A. Aging and Disabling Strategy
In order to determine which gates on mPPUF A can be aged to match those on B and vice versa, consider the delay and aging models presented in Equations 1 and 2, respectively. A gate g A on A can be aged to match its corresponding gate g B on B if and only if: (i) g A originally has lower delay than g B ; and (ii) the V th of g A can be increased enough by static aging to make its delay equal to that of g B . The required V th shift and aging time can be calculated from the two equations.
To allow for fast and low-energy device aging, we augment our mPPUF architecture by adding individual gate input control. The target gates on the mPPUFs can be aged by their respective desired amounts by supplying the gates with their maximally aging inputs. Note that it is beneficial for the two mPPUFs to match the greatest subset of gates possible, in order to maximize simulation complexity, achieve the desired statistical properties, and decrease the probability of coincidence from an unwelcome third party.
The final step in the physical matching process is for all the remaining unmatched gates to be disabled. In order to facilitate gate disabling, we add simple disabling logic (a single multiplexer) to the output of each gate that freezes the output to 1 or 0 if the gate is to be disabled.
B. Energy Optimization
In order to minimize energy spent in transmission while maintaining security, we propose a method to eliminate outputs in three phases. This procedure is based on the observations that the most beneficial outputs in terms of security are (i) those with close to 50% probability of being 0 (1) and (ii) those that are not easily predicted by others. This information can be obtained by applying a small set of input vectors after matching and conducting fast, low-cost statistical analysis.
In the first phase, we combine outputs that are often 0 (1) into a single output which is 0 (1) only if all of those outputs are 0 (1). This can be done with minimal hardware overhead using an additional level of OR and AND gates. Next, we eliminate those outputs that are 0 (1) with probability P > |0.5 − δ| for specified δ. Finally, we eliminate outputs that can be predicted by other outputs with certainty greater than a specified threshold (Section VIII). In other words, we transmit a maximal independent set of outputs that are not often 0 (1).

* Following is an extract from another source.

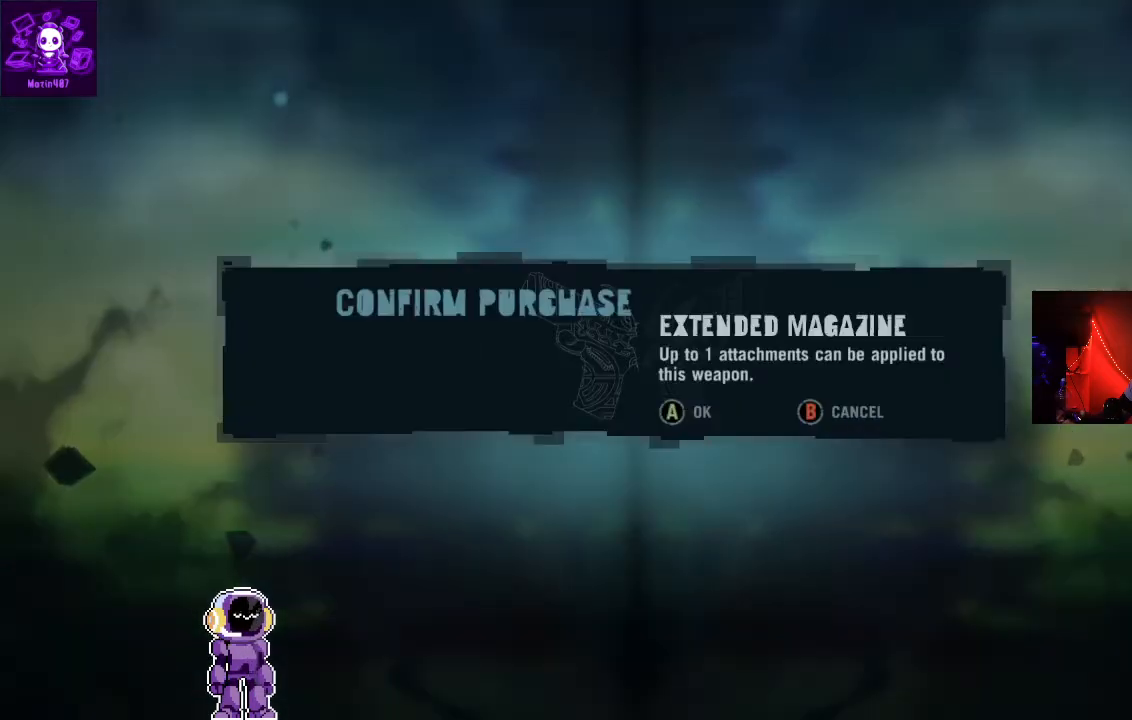
{"buttons": [], "left_stick": "center", "right_stick": "center", "events": []}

Furthermore, we propose two different schemes for arbitrating between output signals and clocks, one which minimizes transmission energy and one which maximizes security. In the first scheme, all outputs are arbitrated against a single clock signal. In this case, the response to a challenge consists of all outputs not eliminated by the aforementioned procedure and is computed in a single clock cycle. The chosen clock period is the one that maximizes output entropy, which can again be determined using statistical analysis. In the second scheme, we increase output entropy at the cost of time and energy by executing the challenge multiple times with different clocks and selecting each output such that its entropy is maximized.

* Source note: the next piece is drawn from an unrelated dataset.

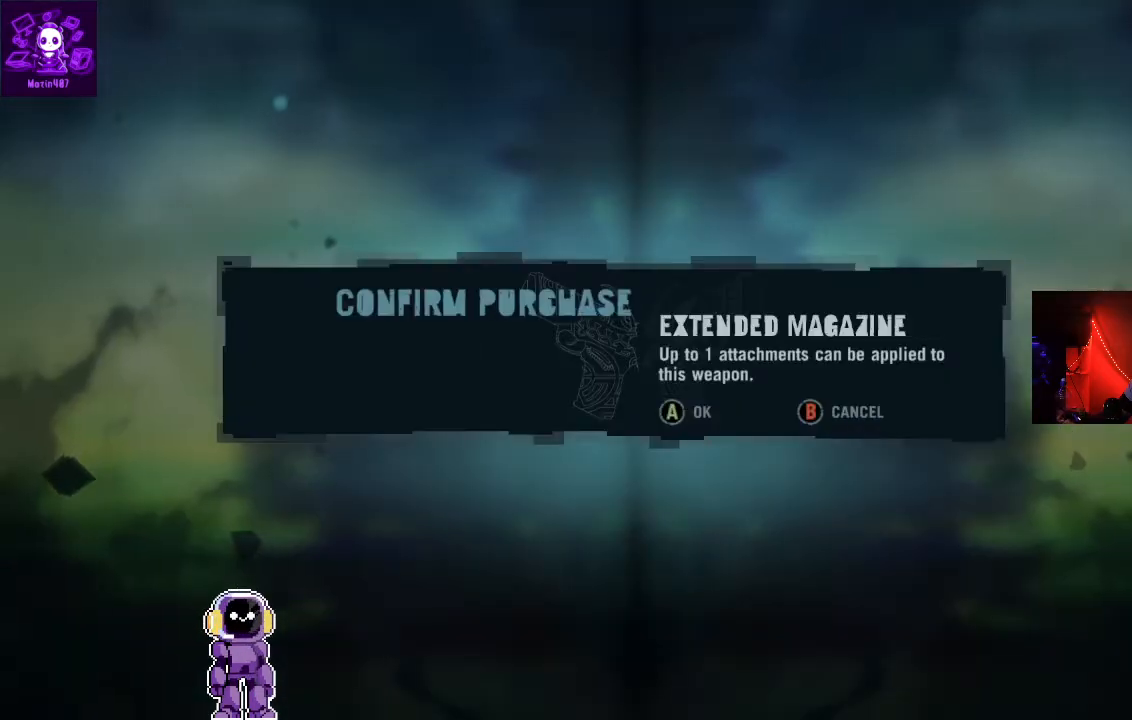
{"buttons": [], "left_stick": "center", "right_stick": "center", "events": [[133, "B", "down"], [300, "B", "up"]]}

We present the power-area-time (P-A-T) product for computation vs. # of stages (s), for a mPPUF with configuration w = 128, b = 2, and r = 1, in Figure 3 . We see that even for a very large mPPUF with s = 20 (36k equivalent gates), P-A-T is very low (0.11 μJ-gates). This is largely due to the fact that the entire computation is done in a single cycle, with critical path delay 2.6 ns, total power consumption 1.2 mW, and total energy 3.1 pJ. To compare with the most efficient AES encryption design presented in [28] , we conducted these simulations using older 0.13 μm technology and V dd = 0.75V . We find that the mPPUF improves P-A-T by a factor of over 100x and energy by three orders of magnitude.
VII. PROTOCOLS
We present the following protocols that can be achieved using PPUF matching: entity authentication and public key storage and communication. In the subsequent sections, we refer to two mPPUF holders Alice and Bob, each of whom knows the gate delay characteristics of the other's mPPUF, which are assumed public. Furthermore, we refer to E A (m) and E B (m) as the encryption functions provided by Alice's and Bob's mPPUFs, respectively, on a message m. Note that after Alice and Bob match their PPUFs, E A (m) = E B (m). 
A. Entity Authentication
Entity authentication, presented in Algorithm 1, is a basic cryptographic protocol and perhaps the most intuitive use of PUFs in general. This protocol relies on the properties that (i) only a mPPUF matched with Alice's can produce the same response to the same challenge and (ii) Bob's mPPUF is the only one that matches Alice's.
B. Public Key Storage and Communication
Public key storage and communication is at the foundation of public key cryptography. In public key communication, Bob sends Alice a message m such that Alice can read it but no other party can learn any new information about m (other than its encrypted value). The protocol proceeds as described in Algorithm 2. Because E A (p) = E B (p) if and only if Alice and Bob have matched their mPPUFs, only Alice is able to extract the full original message m.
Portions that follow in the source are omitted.